В палату интенсивной терапии попасть проще, чем в бокс общей реанимации, так что следующие два дня бабка почти что живет в ней. Она нянчит своего деда, кормит его с ложечки, подставляет утку, моет ее, интересуется дедовым давлением и температурой, ахает и все время обещает куриный выпас, будто именно это должно помочь деду окончательно выздороветь.
На третий день бабка не приходит. Дед сначала терпеливо ждет, отказываясь от больничного завтрака.
– Лена придет, принесет что-нибудь, так чего ж я буду всяким тут наедаться? – говорит он санитарке, принесшей тарелки. – Сами съедите.
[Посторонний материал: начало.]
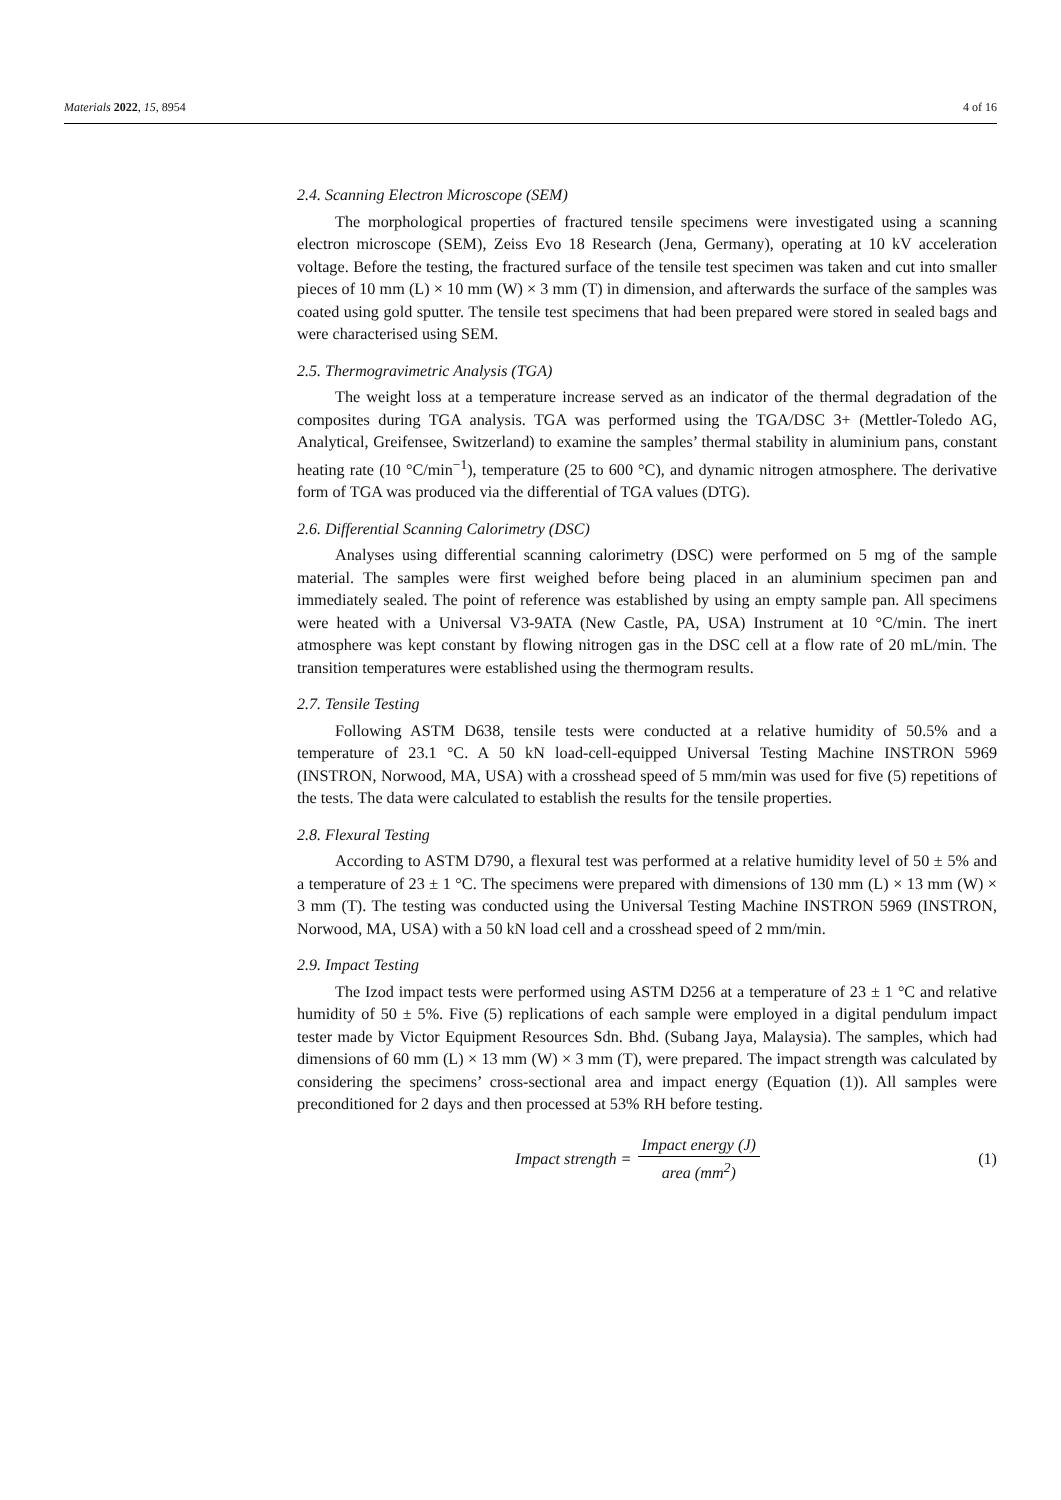Materials 2022, 15, 8954 4 of 16
2.4. Scanning Electron Microscope (SEM)
The morphological properties of fractured tensile specimens were investigated using a scanning electron microscope (SEM), Zeiss Evo 18 Research (Jena, Germany), operating at 10 kV acceleration voltage. Before the testing, the fractured surface of the tensile test specimen was taken and cut into smaller pieces of 10 mm (L) × 10 mm (W) × 3 mm (T) in dimension, and afterwards the surface of the samples was coated using gold sputter. The tensile test specimens that had been prepared were stored in sealed bags and were characterised using SEM.
2.5. Thermogravimetric Analysis (TGA)
The weight loss at a temperature increase served as an indicator of the thermal degradation of the composites during TGA analysis. TGA was performed using the TGA/DSC 3+ (Mettler-Toledo AG, Analytical, Greifensee, Switzerland) to examine the samples’ thermal stability in aluminium pans, constant heating rate (10 °C/min<sup>−1</sup>), temperature (25 to 600 °C), and dynamic nitrogen atmosphere. The derivative form of TGA was produced via the differential of TGA values (DTG).
2.6. Differential Scanning Calorimetry (DSC)
Analyses using differential scanning calorimetry (DSC) were performed on 5 mg of the sample material. The samples were first weighed before being placed in an aluminium specimen pan and immediately sealed. The point of reference was established by using an empty sample pan. All specimens were heated with a Universal V3-9ATA (New Castle, PA, USA) Instrument at 10 °C/min. The inert atmosphere was kept constant by flowing nitrogen gas in the DSC cell at a flow rate of 20 mL/min. The transition temperatures were established using the thermogram results.
2.7. Tensile Testing
Following ASTM D638, tensile tests were conducted at a relative humidity of 50.5% and a temperature of 23.1 °C. A 50 kN load-cell-equipped Universal Testing Machine INSTRON 5969 (INSTRON, Norwood, MA, USA) with a crosshead speed of 5 mm/min was used for five (5) repetitions of the tests. The data were calculated to establish the results for the tensile properties.
2.8. Flexural Testing
According to ASTM D790, a flexural test was performed at a relative humidity level of 50 ± 5% and a temperature of 23 ± 1 °C. The specimens were prepared with dimensions of 130 mm (L) × 13 mm (W) × 3 mm (T). The testing was conducted using the Universal Testing Machine INSTRON 5969 (INSTRON, Norwood, MA, USA) with a 50 kN load cell and a crosshead speed of 2 mm/min.
2.9. Impact Testing
The Izod impact tests were performed using ASTM D256 at a temperature of 23 ± 1 °C and relative humidity of 50 ± 5%. Five (5) replications of each sample were employed in a digital pendulum impact tester made by Victor Equipment Resources Sdn. Bhd. (Subang Jaya, Malaysia). The samples, which had dimensions of 60 mm (L) × 13 mm (W) × 3 mm (T), were prepared. The impact strength was calculated by considering the specimens’ cross-sectional area and impact energy (Equation (1)). All samples were preconditioned for 2 days and then processed at 53% RH before testing.
Impact strength = Impact energy (J) area (mm<sup>2</sup>)
(1)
Но Лены нет и нет. К обеду проголодавшийся дед уже начинает сердиться, а с сумерками возобновляется крик. Дед отчаянно зовет жену:
– Хена! Хе-е-на! Хее-еее-на!
Потом пытается встать, как в первые дни в реанимационном боксе. Но в палате интенсивной терапии тоже нельзя вставать. Фактически это та же реанимация, только при отделении. Так что прибегают медсестры и деда вновь привязывают к кровати. Он даже краснеет от злости и громко ругается.
– Опять, наверное, утюг забыла выключить или плиту! – дед стучит кулаком по бортику кровати. Стук негромкий – привязанной кистью громко не постучишь. – Точно, забыла. И вернулась с половины дороги. Теперь вот явится к темноте, не раньше! Ну не бестолковка ли?
Ничего не помогает – ни крики, ни ругань. Бабки нет.
Больные обладают повышенной остротой слуха, а тяжело больные – вдвойне. Они всегда слышат даже самый тихий шепоток персонала, улавливают не только слова, но и их тени. И вот уже все обитатели скорбной палаты знают, что бабка упала в обморок прямо под дверью пару дней назад, и что она сейчас в том боксе общей реанимации, который недавно покинул ее муж. У нее – вирусная пневмония, и ей уже почти нечем дышать.
– На лице такая синюшность, прямо будто краской полили, – шепчут друг другу санитарки. – И руки, и ноги синие. Нет, она долго не протянет. Чудо еще, что вообще на ногах держалась. И как у нее это получалось? Ведь бегала тут, живенько так, деда своего пасвила…
Еще день – и персонал обсуждает, как бы аккуратнее сообщить деду о смерти жены. В конце концов об этом сообщает сам завотделением, отводя глаза и едва выговаривая слова. Дед, как ни странно, спокоен.